Monday, December 11, 2006

Who Chases?

As I continue to think about what was written in my last post, Jon "Cowboy" Shupe came up with a good question. He asks, "Is actually God who chases the lions" and "Do we just need to be willing to get in the way of them?" After spending a little bit of time thinking about this here is my conclusion.

If we are people who are willing to live the life God has called us to no matter what the cost we are going to have to face lions. I love the saying that nothing good or worth while comes easy. The life God has for us is the most fulfilling, rewarding, exciting, adventurous, innovating life that we could ask for. But it may well be the hardest and most challenging lifestyle.
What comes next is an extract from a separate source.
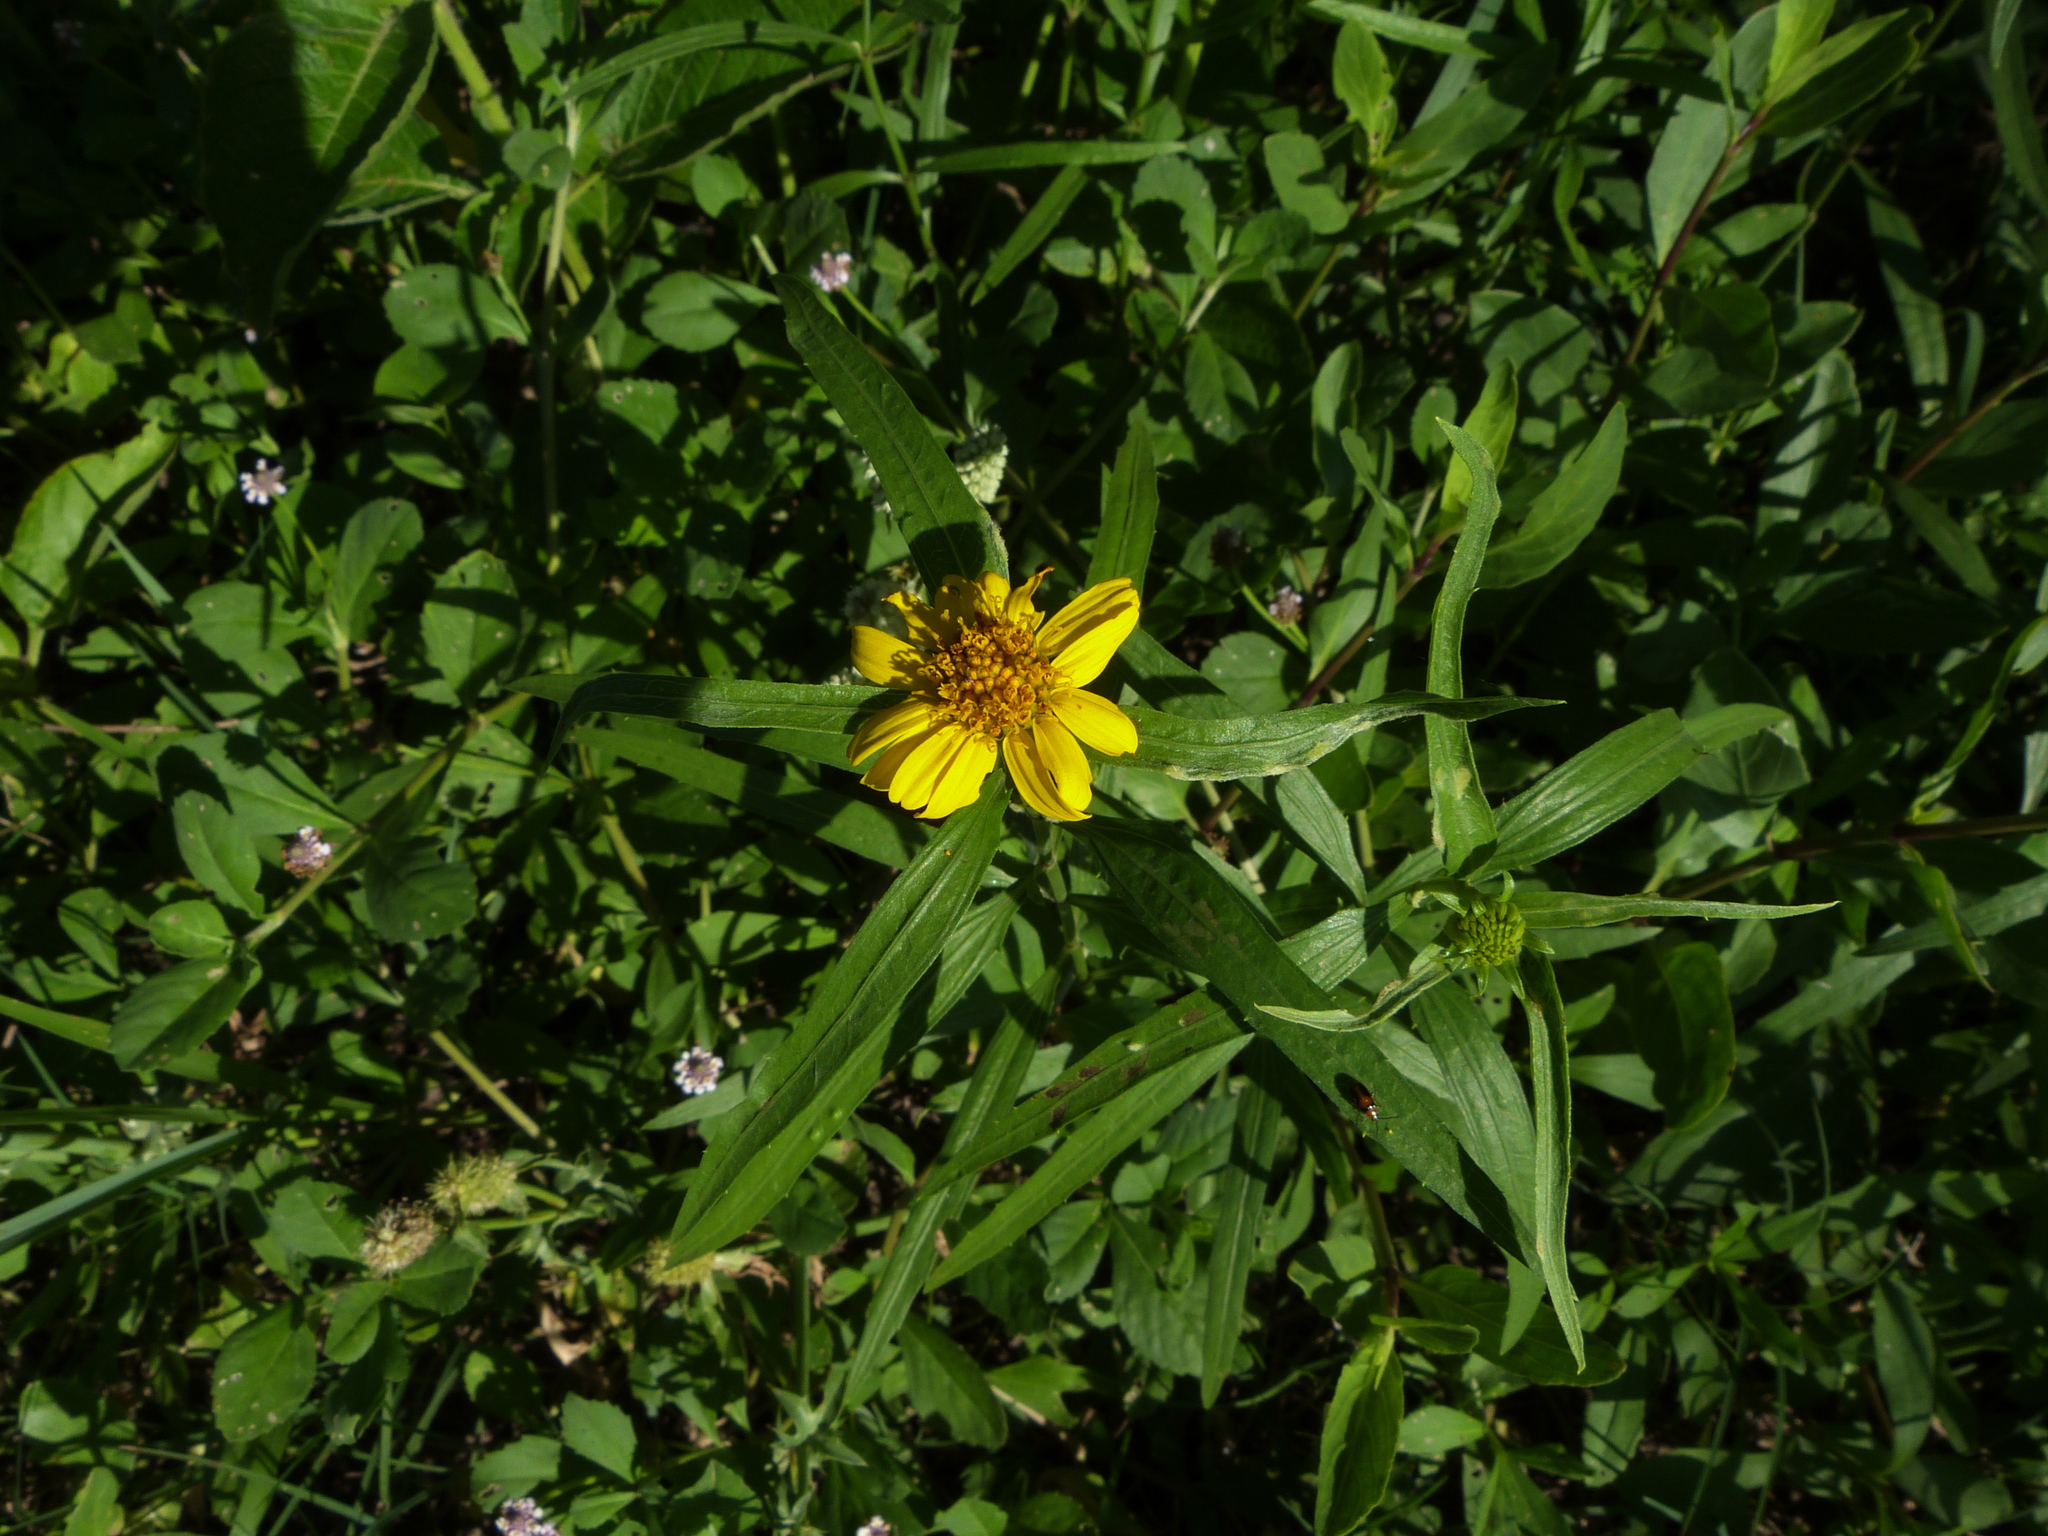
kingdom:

See, when we choose to let God lead, eventually that path will lead us into situations where will meet lions face to face. And in that moment, what will we choose to do? Will we run away or will we charge? Will we drop our weapons or will we fix bayonets? If our desire is to bring God's Kingdom to earth, we must choose to stare evil in the face and eliminate it from its existance.

So who actually chases? Well I think it is ultimately up to us to decide to chase the lions. To face our fears of doubt, the unkown, failure, and persecution. To live the life God has called us to live will take hard work and much effort. But the pay off and outcome is worth all that we have.

4 comments:

Jonathan, Angela said...

I think you have a good point, but I still wonder about it. I have been doing a lot of reading in the OT lately and one that struck me a lot is what happened in so many of the battles. If you read through 2 Samuel it really gives a filled out perspective on what God means when He says that he will go before us AND be our rearguard. I think this means we need to be like Caleb and Joshua and be willing to fight, understanding who we are in God(and also the point you are making, I think), and yet they also understood that God doesn't just give you strength, He IS our strength.
I think one of the diffences ( sometimes I think they can be very subtle and in someways very blately different) is expressed by the different views of these two statements:
"God helps those who help themselves"
and
"Trust in the Lord and the power of His strength"

I am only begining to understand what it is to Trust in the Lord, but I don't think that it just means to sit on your butt and God will do everything for you. It (once again I think, and I feel that I am only begining to understand this) is a deep down trust in God and sometimes it will mean sitting on your butt, and other times not at all. That is the wonder of the relationship in that it is a relationship and not just some easy rules to follow and figure out. Anyway this is getting long and then some but I think it is pivotal in understanding who God is

Jonathan, Angela said...

Frodo,
I think this better explains what I was trying to say. It is a bit from George Mueller an Evangelist and more from the 1800's:
Mueller summed up the principle like this: “This is one of the great secrets in connection with successful service for the Lord; to work as if everything depended upon our diligence, and yet not to rest in the least upon our exertions, but upon the blessing of the Lord.” (Narrative, vol. 2, p. 290). Or, as the Bible more carefully says it: “work out your own salvation with fear and trembling, for it is God who works in you, both to will and to work for his good pleasure” (Philippians 2:12-13). Even more to the point, Paul says: “By the grace of God I am what I am, and his grace toward me was not in vain. On the contrary, I worked harder than any of them, though it was not I, but the grace of God that is with me” (1 Corinthians 15:10).

So yes we chase, but it is God chasing in us.

Josh King said...

I like it Shuper. That's good stuff. I agree that as a result of choosing to follow God, we will come up against some pretty trying times. It is in those times of opposition that God allows the odds to be stacked against us so that He can reveal more of His glory. And Paul says in Romans that we are rejoice in these times because our "suffering produces perseverance; perseverance, character; and character, hope." Gotta love it!!!

Jonathan, Angela said...

That can be hard to do. I just marvel at how the apostles would continue to rejoice in their sufferings because of what you stated. I can see at first how that can happen but I find it hard to stay focused on Christ and Him crucified through all of the struggles. Often I find myself becoming bitter, and yet it is through these times of struggle that Christ comes out shining all the brighter through us!!!